PARIS: Emmanuel Macron recevra mercredi midi la Première ministre du Danemark, Mette Frederiksen, et le Premier ministre du Groenland, Jens Frederik Nielsen, a annoncé l'Élysée mardi.

A l'occasion de ce "déjeuner de travail", le chef de l'État "réaffirmera la solidarité européenne et le soutien de la France à l'égard du Danemark et du Groenland, de leur souveraineté et de leur intégrité territoriale".

Selon l'Élysée, les trois dirigeants échangeront "sur les enjeux de sécurité dans l'Arctique et sur le développement économique et social du Groenland que la France et l'Union européenne sont prêtes à accompagner".

Selon un communiqué du bureau de presse de la Première ministre danoise, les deux dirigeants se rendront ensuite pour un débat à Sciences-Po animé par Giuliano da Empoli, auteur du best-seller "Le Mage du Kremlin"

Dans un contexte diplomatique de tensions, du fait de la menace russe et des ambitions américaines pour le Groenland, Mette Frederiksen - qui a participé à un sommet sur la coopération énergétique et sécuritaire en Mer du Nord lundi à Hambourg - et Jens Frederik Nielsen seront à Berlin ce mardi avant de se rendre mercredi à Paris.

A la suite de plusieurs semaines d'escalade, Donald Trump a reculé sur le Groenland, après avoir menacé de s'emparer de ce territoire et d'imposer des droits de douane accrus aux pays européens, dont la France, l'Allemagne ou le Royaume-Uni, qui s'y opposent et ont participé mi-janvier à une mission militaire de reconnaissance sur le territoire autonome danois.

Des discussions à Davos entre Donald Trump et le secrétaire général de l'Otan, Mark Rutte, ont permis, selon le président américain, de déboucher sur un "cadre d'accord" sur le Groenland sans que les détails en soient révélés.

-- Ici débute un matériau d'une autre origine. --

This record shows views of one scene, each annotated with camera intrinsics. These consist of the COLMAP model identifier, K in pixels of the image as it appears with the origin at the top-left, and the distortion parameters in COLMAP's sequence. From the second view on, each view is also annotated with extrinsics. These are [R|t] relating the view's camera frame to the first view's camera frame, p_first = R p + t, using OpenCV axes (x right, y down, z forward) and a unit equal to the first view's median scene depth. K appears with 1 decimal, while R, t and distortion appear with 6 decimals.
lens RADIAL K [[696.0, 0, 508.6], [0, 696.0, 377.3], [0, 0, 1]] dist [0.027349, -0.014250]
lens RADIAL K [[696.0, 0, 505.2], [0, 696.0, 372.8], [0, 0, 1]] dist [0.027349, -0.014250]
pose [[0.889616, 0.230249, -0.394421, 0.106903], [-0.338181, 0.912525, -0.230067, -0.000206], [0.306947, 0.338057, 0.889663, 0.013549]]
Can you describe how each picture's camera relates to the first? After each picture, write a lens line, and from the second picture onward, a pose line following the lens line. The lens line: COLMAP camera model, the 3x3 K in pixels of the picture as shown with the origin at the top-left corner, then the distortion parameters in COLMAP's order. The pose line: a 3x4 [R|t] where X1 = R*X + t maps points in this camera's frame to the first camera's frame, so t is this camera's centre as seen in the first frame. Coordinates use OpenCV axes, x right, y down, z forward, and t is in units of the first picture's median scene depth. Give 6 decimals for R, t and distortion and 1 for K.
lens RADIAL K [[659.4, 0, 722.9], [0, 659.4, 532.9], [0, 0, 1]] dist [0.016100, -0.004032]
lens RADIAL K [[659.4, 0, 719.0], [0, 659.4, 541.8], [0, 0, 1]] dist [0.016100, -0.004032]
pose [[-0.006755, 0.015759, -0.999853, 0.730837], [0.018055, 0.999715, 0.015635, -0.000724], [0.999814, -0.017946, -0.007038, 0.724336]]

Mme Frederiksen, qui a rencontré mardi à Berlin le chancelier allemand Friedrich Merz, a ensuite souligné sur la télévision allemande ARD que si le Danemark voulait une coopération militaire "accrue" avec les Américains, sa "souveraineté" était une "ligne rouge".

"Le Groenland a répété à plusieurs reprises qu'il ne voulait pas faire partie des États-Unis", a-t-elle déclaré, selon la traduction allemande, appelant les alliés transatlantiques à se concentrer sur "la défense de l'Europe contre la Russie".

Comme M. Merz, qui a de nouveau assuré le Danemark et le Groenland de la "solidarité" de l'Allemagne, selon une communication de ses services, la France se veut en pointe de la solidarité européenne avec Copenhague.

En juin dernier, Emmanuel Macron s'était rendu à Nuuk, la capitale du Groenland, où l'ouverture d'un consulat français est prévue le 6 février.